Tuesday, August 28, 2007


Today would’ve been my mother’s 76th birthday. If she were alive, I would call her and apologize for not sending a gift in time. I was always chronically late sending her gifts, because I suffered from “gift anxiety” brought on by my inability to compete with Mom’s incomparable talent for gift giving. She had a gift (for gift giving)—the ability to pick out just the right thing, the sensitivity to know what would make the recipient most happy, the uncanny knack for surprise. But I didn’t inherit that gene, so I usually succumbed to defeat, sending belated flowers or picking out some item that she probably didn’t need and never used.

Yet, I realize now that, in spite of my gift-giving inadequacies, I managed to give my mom one present that endlessly delighted her: grandchildren. I am the only fertile one amongst her progeny, my sister being a Poor Clare nun and my brother being a happily married father of multiple cats. Thus, Nathaniel and Eliana received her undivided grandparental love.

My mom took every opportunity she could to be with her grandchildren, flying to Abilene even though she was terrified of airplanes. When we went to Albuquerque to visit, she cooked for weeks ahead of time filling her freezer full of all sorts of goodies for the kids—cookies, orange rolls, baked spaghetti, apple pie. When we arrived in the driveway, she came bursting out the front door, covering the kids with kisses and hugs. She kept a treasure trove of surprises for them, so that each day of our visit they were presented with a new game, or bubbles, or books, or crayons. Saying goodbye was always so difficult—I could see the joy ebb in her eyes as visibly as a cloud covering the light of the sun.

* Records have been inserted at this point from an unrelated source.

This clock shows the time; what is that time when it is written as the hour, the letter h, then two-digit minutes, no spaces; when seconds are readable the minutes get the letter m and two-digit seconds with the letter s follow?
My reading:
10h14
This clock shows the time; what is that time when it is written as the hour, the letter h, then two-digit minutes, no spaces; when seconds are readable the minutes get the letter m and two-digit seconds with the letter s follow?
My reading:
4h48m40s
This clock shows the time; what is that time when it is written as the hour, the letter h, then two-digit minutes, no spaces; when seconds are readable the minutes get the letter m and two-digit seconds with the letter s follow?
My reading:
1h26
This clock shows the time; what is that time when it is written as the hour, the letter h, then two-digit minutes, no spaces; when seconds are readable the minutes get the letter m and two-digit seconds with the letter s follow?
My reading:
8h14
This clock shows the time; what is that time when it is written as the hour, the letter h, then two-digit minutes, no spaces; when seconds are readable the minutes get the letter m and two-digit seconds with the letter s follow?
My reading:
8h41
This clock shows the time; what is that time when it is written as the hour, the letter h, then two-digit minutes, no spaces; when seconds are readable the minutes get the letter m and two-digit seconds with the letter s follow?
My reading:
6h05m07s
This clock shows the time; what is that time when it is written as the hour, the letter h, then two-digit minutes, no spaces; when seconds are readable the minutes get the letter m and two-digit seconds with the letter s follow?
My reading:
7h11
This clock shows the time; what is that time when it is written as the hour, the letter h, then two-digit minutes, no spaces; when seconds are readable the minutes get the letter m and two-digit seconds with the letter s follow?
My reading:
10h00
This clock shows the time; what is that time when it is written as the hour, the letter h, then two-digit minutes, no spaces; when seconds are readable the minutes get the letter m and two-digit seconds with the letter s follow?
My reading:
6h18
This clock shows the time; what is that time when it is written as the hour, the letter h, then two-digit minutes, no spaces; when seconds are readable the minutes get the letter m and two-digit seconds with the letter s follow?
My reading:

Tragically, cancer robbed my mom of her favorite gift. It cruelly cut short the time she had with her only grandchildren. She didn’t live to see Nathaniel finally get his two front teeth (lost prematurely in a driveway toy car accident). She never heard him play in a piano recital or see him become one of the top ten readers at his school. She missed hearing about Eliana’s first day in Kindergarten, and she’ll never know that her granddaughter can ride a horse, play soccer, and sing beautifully. I grieve more over this than anything else: that my mom will not see her grandchildren grow up.

Happy birthday, sweet Grammy Mary Kay. We miss you.


Bezner said...

That was a fantastic post. Nothing like grandparents.


Kelly said...

Very powerful, my wife. This needs to work into something you publish.